Les électeurs bissau-guinéens sont appelés à se prononcer le 30 août sur un projet de nouvelle Constitution porté par les autorités de transition. Cette consultation intervient près de neuf mois après le coup d’État militaire qui a porté le général Horta N’tam au pouvoir.
Le président de transition de la Guinée-Bissau, Horta N’tam, a convoqué un référendum constitutionnel le 30 août afin de soumettre à l’approbation populaire une nouvelle Constitution adoptée par le Conseil national de transition, près de neuf mois après son arrivée au pouvoir à la faveur du coup d’État militaire du 26 novembre 2025.
Le décret présidentiel, pris en application de la Charte de la transition et de la loi référendaire récemment adoptée, invite les électeurs à répondre par « oui » ou « non » à une question unique portant sur l’entrée en vigueur de la nouvelle Loi fondamentale.

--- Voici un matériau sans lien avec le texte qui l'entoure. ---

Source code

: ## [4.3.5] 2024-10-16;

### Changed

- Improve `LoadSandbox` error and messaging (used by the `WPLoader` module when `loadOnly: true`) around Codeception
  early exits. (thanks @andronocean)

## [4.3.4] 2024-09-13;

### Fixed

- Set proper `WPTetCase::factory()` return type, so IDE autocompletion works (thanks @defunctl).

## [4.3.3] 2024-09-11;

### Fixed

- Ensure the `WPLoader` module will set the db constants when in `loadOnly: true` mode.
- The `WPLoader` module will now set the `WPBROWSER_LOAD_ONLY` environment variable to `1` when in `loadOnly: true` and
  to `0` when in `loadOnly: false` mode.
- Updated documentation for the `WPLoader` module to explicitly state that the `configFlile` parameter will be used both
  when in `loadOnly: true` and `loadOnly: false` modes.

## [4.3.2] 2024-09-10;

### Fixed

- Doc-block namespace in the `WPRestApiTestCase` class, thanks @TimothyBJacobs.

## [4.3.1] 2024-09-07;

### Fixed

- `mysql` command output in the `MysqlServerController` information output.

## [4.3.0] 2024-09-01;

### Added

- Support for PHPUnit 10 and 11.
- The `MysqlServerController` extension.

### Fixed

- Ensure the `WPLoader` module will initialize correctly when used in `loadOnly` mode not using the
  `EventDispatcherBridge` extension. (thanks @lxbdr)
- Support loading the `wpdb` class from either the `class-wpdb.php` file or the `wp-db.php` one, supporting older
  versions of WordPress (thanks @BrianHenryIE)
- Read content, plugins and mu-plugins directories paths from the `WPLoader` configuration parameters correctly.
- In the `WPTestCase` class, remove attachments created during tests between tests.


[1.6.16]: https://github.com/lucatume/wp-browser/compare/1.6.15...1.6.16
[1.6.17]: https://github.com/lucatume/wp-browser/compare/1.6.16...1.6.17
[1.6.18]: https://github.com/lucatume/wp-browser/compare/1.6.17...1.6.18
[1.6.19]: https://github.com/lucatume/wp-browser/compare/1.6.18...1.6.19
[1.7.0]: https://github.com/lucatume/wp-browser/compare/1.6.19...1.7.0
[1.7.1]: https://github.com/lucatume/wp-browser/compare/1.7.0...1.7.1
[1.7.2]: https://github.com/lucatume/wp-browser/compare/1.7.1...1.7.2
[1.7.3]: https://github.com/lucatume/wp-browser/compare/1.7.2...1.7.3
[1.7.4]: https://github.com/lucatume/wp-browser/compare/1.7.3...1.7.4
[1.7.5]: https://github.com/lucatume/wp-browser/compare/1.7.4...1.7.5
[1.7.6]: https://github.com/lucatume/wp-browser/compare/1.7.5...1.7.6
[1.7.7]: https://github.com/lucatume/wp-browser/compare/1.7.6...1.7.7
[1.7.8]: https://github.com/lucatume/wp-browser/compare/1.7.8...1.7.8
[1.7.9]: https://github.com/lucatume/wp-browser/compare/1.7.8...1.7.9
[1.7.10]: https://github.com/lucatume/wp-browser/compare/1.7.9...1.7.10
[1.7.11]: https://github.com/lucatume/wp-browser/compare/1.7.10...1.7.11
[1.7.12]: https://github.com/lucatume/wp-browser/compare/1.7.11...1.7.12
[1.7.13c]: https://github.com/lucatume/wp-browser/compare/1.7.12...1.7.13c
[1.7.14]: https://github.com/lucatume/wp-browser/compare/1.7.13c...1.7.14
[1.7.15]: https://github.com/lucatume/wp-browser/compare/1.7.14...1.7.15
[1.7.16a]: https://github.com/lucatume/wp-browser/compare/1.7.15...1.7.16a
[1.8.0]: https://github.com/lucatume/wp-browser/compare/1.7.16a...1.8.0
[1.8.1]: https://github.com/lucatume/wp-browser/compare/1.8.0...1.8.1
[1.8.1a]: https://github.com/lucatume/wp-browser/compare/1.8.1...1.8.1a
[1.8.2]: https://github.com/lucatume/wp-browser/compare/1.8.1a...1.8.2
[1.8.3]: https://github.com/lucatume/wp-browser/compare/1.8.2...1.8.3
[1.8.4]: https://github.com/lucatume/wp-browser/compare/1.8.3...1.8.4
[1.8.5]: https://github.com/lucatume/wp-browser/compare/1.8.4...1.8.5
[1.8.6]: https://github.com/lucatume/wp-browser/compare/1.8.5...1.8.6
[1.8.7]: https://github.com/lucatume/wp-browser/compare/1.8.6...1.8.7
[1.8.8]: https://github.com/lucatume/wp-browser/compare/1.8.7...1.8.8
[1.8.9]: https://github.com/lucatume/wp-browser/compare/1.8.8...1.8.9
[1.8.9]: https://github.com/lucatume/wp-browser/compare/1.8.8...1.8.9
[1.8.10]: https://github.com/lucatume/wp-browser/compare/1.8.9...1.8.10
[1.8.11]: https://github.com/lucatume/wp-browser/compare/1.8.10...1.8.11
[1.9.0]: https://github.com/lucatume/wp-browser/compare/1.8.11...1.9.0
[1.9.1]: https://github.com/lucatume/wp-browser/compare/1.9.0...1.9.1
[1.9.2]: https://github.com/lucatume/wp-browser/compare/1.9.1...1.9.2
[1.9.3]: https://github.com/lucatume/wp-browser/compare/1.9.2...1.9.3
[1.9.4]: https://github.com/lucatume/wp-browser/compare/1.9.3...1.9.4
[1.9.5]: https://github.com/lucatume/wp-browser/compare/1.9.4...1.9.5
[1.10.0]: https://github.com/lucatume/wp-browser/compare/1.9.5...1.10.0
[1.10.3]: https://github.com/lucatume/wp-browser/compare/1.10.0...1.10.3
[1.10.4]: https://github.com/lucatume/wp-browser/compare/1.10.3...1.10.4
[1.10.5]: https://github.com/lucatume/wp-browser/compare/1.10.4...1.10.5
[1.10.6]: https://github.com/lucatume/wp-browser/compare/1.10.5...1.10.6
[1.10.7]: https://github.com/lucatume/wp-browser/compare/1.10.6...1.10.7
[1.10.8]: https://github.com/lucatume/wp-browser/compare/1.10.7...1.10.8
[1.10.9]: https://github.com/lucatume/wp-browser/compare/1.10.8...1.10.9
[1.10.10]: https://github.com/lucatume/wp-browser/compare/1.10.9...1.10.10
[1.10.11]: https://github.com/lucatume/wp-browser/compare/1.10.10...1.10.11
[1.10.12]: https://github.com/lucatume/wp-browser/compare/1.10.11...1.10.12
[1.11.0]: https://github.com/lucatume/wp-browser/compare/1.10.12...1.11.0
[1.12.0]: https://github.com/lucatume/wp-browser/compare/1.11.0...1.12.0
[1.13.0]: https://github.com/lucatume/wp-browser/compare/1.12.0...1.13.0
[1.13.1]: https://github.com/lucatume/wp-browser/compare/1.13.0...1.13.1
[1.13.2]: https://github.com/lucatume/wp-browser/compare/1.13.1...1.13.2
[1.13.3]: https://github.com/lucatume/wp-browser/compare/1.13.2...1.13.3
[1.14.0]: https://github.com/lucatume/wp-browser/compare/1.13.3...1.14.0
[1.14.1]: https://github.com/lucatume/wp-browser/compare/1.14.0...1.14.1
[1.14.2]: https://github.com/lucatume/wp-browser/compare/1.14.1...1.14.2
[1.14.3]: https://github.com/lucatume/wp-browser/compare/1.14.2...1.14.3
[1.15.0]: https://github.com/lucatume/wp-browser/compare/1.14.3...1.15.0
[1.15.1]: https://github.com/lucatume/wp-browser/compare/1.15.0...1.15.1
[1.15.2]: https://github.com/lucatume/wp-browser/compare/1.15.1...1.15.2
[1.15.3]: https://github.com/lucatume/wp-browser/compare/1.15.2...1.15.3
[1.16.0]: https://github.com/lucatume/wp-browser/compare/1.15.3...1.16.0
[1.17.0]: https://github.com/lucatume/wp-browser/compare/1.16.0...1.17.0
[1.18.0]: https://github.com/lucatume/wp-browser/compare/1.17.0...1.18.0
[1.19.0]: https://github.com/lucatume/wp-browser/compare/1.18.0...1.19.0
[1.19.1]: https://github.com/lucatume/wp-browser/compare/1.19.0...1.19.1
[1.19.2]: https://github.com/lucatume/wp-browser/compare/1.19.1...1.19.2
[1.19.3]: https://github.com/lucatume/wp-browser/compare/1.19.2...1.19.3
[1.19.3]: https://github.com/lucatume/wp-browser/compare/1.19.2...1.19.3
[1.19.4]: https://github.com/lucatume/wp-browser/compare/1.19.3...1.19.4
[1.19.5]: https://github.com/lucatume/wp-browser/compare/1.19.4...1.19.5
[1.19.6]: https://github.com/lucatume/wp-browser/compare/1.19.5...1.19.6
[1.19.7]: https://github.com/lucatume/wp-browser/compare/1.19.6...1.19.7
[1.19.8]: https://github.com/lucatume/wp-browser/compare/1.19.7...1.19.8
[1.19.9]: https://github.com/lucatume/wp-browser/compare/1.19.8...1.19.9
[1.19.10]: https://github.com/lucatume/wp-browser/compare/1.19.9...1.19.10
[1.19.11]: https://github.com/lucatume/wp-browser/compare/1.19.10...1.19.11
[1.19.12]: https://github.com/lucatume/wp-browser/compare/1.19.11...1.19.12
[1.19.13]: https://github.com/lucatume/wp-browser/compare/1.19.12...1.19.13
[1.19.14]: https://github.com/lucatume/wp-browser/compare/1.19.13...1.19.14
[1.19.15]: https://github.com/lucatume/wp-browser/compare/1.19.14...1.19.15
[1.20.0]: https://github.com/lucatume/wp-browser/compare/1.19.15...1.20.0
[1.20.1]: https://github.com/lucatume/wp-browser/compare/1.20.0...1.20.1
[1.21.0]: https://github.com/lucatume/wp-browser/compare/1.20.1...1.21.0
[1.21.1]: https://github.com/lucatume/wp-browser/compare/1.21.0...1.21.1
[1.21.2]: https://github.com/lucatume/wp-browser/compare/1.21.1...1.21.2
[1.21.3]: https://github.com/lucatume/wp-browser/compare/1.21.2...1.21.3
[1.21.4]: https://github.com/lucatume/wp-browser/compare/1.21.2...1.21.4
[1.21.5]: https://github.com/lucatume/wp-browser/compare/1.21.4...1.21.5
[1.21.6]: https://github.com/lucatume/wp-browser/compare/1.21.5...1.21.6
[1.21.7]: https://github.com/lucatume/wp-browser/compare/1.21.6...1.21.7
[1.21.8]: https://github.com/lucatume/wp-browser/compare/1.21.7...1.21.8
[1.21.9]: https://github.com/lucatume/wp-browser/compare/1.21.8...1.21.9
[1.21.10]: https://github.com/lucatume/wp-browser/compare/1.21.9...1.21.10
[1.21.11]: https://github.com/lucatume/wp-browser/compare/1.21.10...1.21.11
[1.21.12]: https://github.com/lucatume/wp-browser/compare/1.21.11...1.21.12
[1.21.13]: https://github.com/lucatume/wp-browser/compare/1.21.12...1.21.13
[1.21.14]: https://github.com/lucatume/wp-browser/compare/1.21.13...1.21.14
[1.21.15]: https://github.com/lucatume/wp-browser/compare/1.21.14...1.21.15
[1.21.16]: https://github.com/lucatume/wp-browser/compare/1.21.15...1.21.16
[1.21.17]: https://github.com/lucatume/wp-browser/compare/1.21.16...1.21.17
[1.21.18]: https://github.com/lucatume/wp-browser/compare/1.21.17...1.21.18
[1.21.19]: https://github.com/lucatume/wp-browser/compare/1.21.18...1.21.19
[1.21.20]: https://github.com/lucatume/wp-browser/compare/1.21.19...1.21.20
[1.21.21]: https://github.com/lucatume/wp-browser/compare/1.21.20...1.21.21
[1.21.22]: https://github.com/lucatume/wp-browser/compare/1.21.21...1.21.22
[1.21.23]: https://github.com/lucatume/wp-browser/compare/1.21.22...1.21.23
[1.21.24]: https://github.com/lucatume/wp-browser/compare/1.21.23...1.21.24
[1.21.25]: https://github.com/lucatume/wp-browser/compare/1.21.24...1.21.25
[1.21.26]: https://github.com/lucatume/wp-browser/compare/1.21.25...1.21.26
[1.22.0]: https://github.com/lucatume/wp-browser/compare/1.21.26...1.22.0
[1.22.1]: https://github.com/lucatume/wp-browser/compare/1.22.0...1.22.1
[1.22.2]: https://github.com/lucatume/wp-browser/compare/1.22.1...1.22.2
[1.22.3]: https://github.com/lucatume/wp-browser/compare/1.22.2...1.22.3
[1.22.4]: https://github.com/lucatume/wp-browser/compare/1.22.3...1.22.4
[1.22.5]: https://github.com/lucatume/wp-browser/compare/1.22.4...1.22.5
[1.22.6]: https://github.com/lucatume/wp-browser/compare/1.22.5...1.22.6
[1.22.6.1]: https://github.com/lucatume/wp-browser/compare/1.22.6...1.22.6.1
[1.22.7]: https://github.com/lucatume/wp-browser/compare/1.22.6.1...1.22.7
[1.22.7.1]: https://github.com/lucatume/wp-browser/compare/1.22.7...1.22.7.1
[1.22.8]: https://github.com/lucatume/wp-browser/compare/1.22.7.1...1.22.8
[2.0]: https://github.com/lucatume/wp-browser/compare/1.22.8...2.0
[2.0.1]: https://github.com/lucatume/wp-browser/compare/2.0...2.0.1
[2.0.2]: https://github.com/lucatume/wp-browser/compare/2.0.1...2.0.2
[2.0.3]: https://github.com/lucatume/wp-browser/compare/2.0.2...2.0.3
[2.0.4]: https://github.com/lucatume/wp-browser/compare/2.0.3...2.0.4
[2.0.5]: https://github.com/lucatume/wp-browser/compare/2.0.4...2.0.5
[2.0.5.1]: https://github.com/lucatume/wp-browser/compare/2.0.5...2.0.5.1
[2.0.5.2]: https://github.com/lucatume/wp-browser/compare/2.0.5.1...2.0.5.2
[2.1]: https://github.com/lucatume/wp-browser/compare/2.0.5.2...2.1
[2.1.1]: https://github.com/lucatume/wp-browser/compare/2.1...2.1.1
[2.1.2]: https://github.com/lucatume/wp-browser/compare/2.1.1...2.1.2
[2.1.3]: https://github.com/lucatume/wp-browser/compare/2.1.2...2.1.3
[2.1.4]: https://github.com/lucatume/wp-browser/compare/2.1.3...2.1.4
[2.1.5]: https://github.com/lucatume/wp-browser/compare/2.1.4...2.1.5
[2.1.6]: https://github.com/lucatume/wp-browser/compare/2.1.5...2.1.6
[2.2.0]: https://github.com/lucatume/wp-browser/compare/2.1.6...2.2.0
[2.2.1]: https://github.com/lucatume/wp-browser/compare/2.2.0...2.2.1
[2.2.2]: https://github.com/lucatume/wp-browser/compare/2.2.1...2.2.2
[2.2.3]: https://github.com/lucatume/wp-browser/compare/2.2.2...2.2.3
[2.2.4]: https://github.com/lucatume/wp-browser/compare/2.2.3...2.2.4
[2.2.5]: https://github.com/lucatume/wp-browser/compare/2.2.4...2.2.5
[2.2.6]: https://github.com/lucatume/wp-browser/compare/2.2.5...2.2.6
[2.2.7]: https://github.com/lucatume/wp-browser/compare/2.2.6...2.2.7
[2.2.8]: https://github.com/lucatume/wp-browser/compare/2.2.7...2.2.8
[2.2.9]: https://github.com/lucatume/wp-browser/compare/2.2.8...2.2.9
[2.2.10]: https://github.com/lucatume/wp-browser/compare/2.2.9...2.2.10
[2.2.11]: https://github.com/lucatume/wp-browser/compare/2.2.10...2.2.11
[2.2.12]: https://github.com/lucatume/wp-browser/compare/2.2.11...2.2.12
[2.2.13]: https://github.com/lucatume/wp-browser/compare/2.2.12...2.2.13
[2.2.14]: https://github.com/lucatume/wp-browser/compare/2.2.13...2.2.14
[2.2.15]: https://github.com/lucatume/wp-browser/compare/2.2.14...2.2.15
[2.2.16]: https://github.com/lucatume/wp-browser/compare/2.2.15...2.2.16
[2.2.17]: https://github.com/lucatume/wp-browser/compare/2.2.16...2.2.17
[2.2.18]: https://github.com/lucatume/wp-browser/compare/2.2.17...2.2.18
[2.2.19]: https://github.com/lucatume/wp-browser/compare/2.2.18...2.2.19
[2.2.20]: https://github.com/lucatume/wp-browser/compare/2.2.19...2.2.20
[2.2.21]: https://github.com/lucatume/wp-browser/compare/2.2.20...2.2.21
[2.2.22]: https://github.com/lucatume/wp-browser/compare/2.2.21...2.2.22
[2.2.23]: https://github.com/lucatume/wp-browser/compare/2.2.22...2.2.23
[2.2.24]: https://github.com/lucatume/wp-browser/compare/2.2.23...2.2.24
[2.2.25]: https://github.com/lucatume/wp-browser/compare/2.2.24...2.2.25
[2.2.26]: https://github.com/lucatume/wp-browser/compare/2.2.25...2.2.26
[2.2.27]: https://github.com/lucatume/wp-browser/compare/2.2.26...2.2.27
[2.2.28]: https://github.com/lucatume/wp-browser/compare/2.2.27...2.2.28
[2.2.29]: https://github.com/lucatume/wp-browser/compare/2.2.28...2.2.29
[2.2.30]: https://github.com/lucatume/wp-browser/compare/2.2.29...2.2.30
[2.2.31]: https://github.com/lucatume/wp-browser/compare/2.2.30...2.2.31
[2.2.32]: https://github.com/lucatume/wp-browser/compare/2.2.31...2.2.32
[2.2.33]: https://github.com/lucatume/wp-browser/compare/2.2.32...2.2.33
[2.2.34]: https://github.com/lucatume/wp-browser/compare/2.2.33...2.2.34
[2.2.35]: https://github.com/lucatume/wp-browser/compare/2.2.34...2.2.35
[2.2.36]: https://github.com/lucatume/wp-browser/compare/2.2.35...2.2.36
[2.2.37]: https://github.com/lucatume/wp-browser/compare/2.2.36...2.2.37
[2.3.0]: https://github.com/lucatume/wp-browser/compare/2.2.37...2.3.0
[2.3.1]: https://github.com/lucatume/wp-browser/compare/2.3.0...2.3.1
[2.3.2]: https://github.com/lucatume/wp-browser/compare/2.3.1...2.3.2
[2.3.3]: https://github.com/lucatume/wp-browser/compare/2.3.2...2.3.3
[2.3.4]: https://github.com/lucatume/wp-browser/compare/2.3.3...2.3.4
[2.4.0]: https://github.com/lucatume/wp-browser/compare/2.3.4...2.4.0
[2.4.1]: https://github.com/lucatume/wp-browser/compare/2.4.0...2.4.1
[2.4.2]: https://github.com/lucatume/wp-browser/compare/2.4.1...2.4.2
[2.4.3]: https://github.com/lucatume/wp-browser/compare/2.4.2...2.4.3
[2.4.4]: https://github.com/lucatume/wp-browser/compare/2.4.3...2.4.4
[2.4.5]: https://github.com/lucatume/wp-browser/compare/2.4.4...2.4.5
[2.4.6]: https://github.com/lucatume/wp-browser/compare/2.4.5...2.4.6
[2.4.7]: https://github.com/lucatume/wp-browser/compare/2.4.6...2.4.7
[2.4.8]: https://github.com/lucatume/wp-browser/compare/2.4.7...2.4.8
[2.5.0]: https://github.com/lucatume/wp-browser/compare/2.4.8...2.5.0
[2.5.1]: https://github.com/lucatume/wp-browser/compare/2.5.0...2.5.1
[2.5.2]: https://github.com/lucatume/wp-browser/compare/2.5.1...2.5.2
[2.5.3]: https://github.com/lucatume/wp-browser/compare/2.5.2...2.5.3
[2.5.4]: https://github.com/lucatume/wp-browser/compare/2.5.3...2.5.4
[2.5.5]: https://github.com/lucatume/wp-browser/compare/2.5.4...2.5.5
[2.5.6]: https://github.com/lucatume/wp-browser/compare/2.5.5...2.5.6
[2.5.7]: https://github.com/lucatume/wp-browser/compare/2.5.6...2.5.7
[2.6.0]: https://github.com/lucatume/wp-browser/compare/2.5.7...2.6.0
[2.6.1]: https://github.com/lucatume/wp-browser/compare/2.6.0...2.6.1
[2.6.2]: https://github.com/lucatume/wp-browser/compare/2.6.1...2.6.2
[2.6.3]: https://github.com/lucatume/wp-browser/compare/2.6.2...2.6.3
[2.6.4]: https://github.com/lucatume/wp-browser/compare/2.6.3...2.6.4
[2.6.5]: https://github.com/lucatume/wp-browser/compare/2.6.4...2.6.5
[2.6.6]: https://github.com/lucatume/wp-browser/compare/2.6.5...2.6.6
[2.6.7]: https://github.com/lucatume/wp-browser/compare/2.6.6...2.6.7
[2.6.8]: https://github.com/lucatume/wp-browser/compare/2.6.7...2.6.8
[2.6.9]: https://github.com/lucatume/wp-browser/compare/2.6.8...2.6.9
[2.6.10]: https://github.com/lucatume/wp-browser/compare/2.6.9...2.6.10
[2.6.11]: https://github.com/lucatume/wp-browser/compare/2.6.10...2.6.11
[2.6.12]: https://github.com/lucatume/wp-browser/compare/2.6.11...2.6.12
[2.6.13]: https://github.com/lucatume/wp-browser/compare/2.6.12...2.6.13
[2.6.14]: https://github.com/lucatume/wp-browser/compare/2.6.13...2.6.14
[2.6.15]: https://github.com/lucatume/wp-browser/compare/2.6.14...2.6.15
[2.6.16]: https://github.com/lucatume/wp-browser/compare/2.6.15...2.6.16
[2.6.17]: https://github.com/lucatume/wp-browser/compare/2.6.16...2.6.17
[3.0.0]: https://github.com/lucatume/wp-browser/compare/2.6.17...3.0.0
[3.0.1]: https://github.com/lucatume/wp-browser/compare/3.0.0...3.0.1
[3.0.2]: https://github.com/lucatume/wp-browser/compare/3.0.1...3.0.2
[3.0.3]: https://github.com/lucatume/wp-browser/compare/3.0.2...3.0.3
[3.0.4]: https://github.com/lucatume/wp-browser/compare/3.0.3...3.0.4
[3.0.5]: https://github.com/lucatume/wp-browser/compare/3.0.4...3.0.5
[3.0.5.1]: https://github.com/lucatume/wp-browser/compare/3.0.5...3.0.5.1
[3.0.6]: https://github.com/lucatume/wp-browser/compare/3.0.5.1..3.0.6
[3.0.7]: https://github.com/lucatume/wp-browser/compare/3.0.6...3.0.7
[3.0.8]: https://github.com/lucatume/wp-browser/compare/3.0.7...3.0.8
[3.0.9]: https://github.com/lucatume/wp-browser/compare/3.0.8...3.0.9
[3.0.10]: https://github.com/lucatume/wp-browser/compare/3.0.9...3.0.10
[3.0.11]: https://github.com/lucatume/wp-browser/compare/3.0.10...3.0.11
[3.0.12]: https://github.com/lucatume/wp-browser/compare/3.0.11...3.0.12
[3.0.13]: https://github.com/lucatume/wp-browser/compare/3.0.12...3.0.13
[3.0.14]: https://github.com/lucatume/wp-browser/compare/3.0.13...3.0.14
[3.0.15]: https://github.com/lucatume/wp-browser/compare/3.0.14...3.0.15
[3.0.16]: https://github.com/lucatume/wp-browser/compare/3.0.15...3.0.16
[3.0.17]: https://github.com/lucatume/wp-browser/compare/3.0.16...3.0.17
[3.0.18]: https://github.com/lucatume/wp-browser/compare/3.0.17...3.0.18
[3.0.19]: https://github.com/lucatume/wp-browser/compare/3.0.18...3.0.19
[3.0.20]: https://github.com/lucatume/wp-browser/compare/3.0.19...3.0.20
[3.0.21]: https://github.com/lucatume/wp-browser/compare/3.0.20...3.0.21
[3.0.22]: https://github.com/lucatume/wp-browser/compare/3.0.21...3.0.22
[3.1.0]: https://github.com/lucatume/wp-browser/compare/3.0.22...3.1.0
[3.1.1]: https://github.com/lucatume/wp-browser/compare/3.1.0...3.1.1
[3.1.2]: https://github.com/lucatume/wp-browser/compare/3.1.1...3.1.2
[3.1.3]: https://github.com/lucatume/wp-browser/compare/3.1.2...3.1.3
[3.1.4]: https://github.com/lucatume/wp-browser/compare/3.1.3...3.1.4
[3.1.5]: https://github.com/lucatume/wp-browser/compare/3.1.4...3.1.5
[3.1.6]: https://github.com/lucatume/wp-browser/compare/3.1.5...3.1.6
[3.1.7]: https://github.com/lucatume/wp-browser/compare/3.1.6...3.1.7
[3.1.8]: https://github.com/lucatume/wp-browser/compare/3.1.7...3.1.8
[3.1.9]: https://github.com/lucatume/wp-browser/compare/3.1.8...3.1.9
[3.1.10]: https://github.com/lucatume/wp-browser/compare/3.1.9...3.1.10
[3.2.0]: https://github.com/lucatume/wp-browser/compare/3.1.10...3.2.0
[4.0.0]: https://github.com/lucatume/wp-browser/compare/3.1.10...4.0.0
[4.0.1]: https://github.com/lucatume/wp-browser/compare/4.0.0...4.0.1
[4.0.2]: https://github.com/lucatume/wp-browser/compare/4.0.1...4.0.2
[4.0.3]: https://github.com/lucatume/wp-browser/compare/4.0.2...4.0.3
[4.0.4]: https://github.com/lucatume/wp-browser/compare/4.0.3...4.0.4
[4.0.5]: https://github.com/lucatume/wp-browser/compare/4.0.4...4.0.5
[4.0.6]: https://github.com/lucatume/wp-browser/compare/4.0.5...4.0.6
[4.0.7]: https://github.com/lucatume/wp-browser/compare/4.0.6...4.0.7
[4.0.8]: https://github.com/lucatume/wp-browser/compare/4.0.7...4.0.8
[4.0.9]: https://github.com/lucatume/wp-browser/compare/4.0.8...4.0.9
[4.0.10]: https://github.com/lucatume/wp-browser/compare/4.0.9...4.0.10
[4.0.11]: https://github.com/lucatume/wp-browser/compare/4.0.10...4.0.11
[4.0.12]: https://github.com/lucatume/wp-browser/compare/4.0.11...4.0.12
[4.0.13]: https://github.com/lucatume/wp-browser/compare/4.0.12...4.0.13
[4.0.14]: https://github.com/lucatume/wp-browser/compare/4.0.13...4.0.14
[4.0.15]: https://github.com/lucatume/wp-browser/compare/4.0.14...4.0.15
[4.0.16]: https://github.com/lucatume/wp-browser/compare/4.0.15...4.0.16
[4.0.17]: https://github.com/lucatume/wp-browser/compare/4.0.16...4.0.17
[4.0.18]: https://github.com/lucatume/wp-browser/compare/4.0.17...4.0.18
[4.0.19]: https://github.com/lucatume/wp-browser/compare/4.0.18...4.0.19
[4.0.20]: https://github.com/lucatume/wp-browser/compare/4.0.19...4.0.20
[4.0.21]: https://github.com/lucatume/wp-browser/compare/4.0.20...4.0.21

Les autorités indiquent que le scrutin se déroulera au suffrage universel, direct, secret et personnel.
Le texte constitutionnel, approuvé par le Conseil national de transition, prévoit notamment un renforcement des pouvoirs du chef de l’État à travers l’instauration d’un régime présidentiel, en remplacement du système parlementaire en vigueur.
Le général Horta N’tam a pris le pouvoir le 26 novembre 2025 à la tête du Haut commandement militaire pour la restauration de la sécurité nationale et de l’ordre public, qui a renversé le président Umaro Sissoco Embaló avant la proclamation des résultats des élections générales. Il a été investi président de la transition le lendemain du putsch qui a été condamné par plusieurs partenaires internationaux.
Depuis, le Conseil national de transition exerce les fonctions législatives et a adopté plusieurs textes, dont la loi référendaire. Cette architecture institutionnelle est contestée par une partie de la classe politique et des juristes, qui remettent en cause la légitimité des organes issus du coup d’État.